Abstract Grinding of silicon nitride ceramics has been seen the existence of processing problems such as low processing efficiency and high grinding forces. In response to the problem this paper mainly analyzes the processing mechanism of the laser-assisted grinding process, simulates the grinding process of a single abrasive grain grinding the surface of the silicon nitride microgroove through the coupled simulation of the smooth particle hydrodynamics (SPH), and finite element method (FEM), and analyzes the change of the material removal process with the grinding force and the depth of damage. The simulation results show that the grinding force and damage depth are significantly reduced when the abrasive grain cuts in the position of microgroove proximity due to the change of microstructure on the crack extension direction. An indentation experiment was carried out on silicon nitride ceramics, when the indenter was pressed in the closer position of the microgroove, the diagonal crack of the indentation would be extended to the side of the microgroove, which showed reasonable agreement with simulation results.
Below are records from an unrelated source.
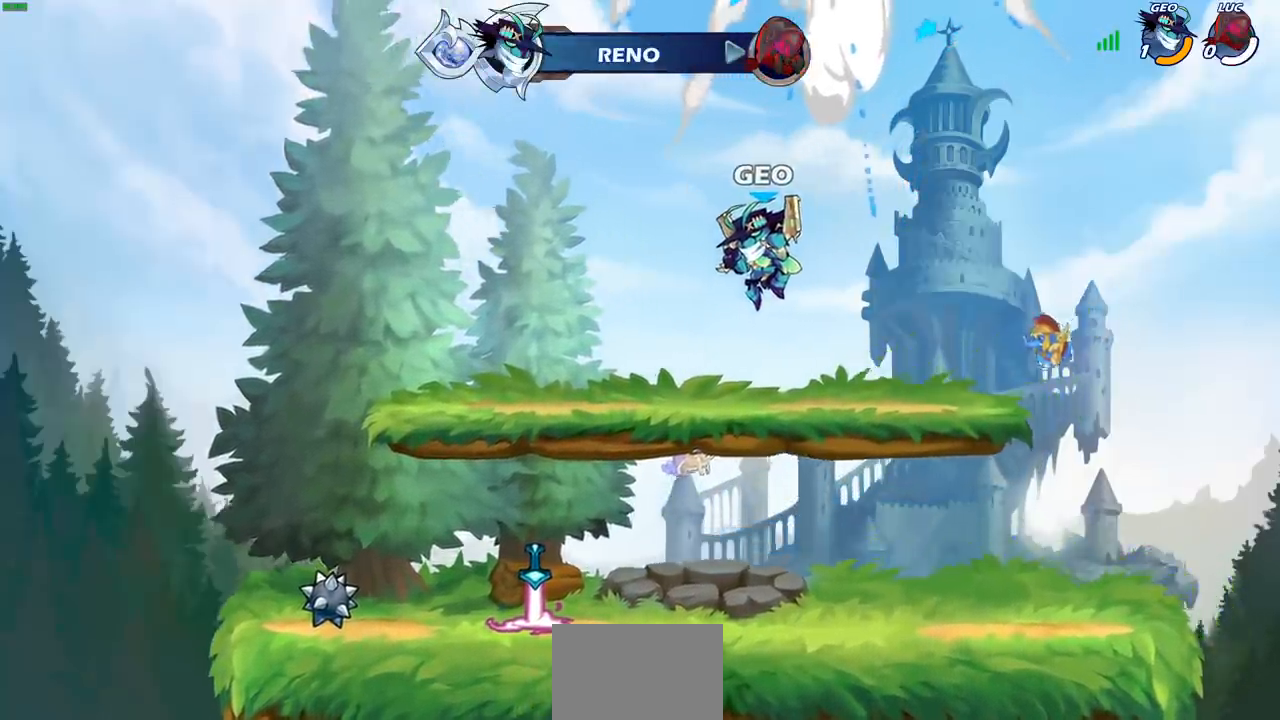
{"buttons": [], "left_stick": "center", "right_stick": "center", "events": []}
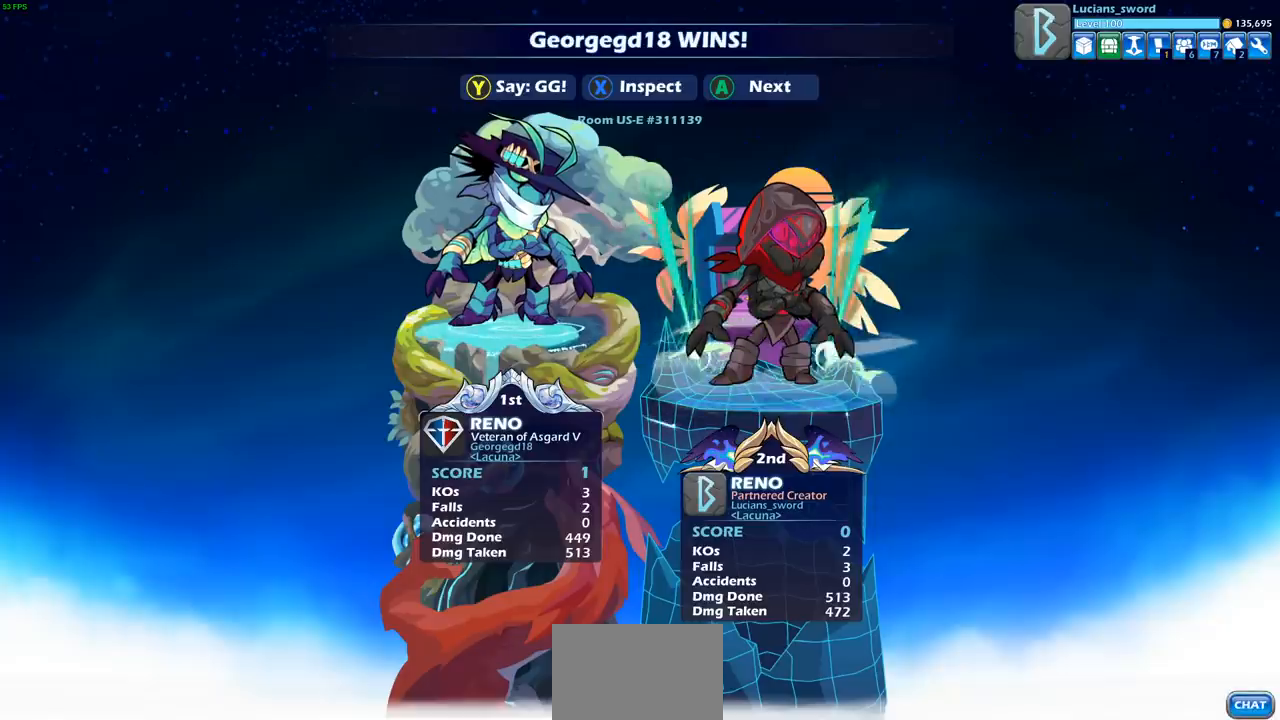
{"buttons": [], "left_stick": "center", "right_stick": "center", "events": []}
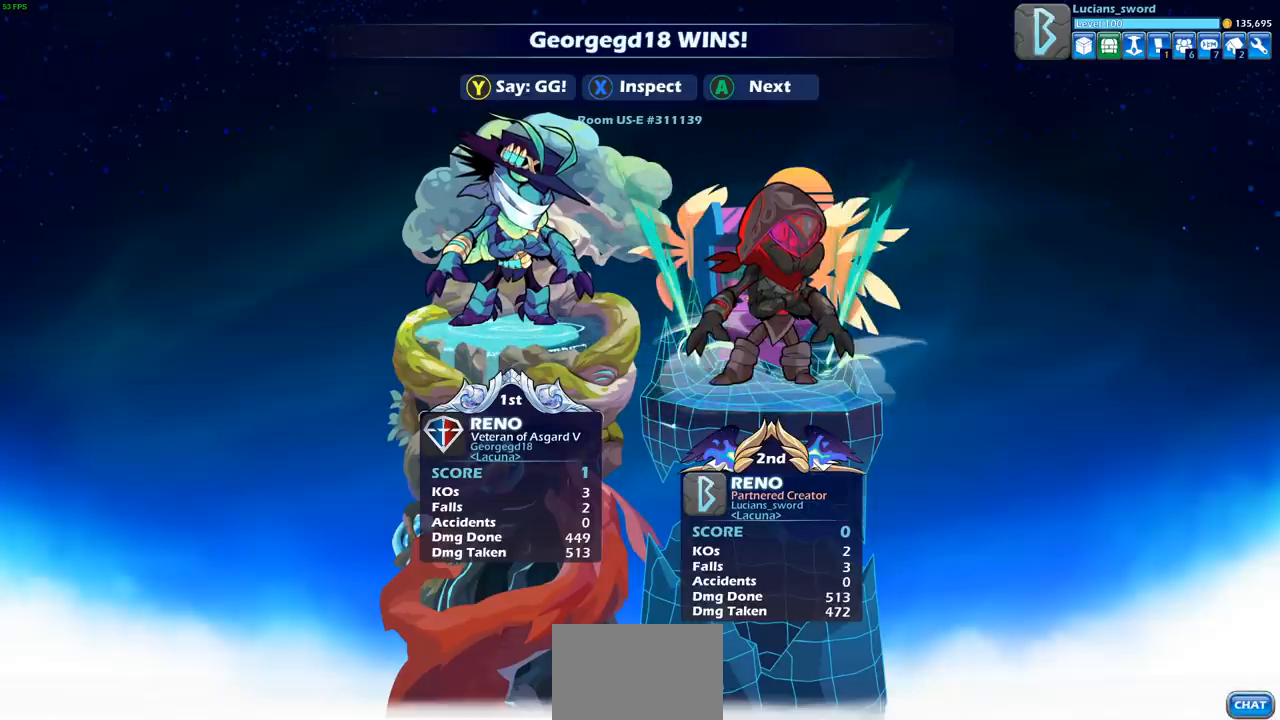
{"buttons": [], "left_stick": "center", "right_stick": "center", "events": []}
It also proved that the laser heat source had a softening effect on the material. Two kinds of microgroove surfaces with different groove spacings were designed, and the laser-induced surfaces were subject to grinding experiments. The experimental results show that compared with the non-groove surface, the micro-grooved surface can significantly reduce the grinding force and improve the machining efficiency, and modifying the parameters of the grinding process can impact the effectiveness of laser-assisted grinding in reducing grinding force.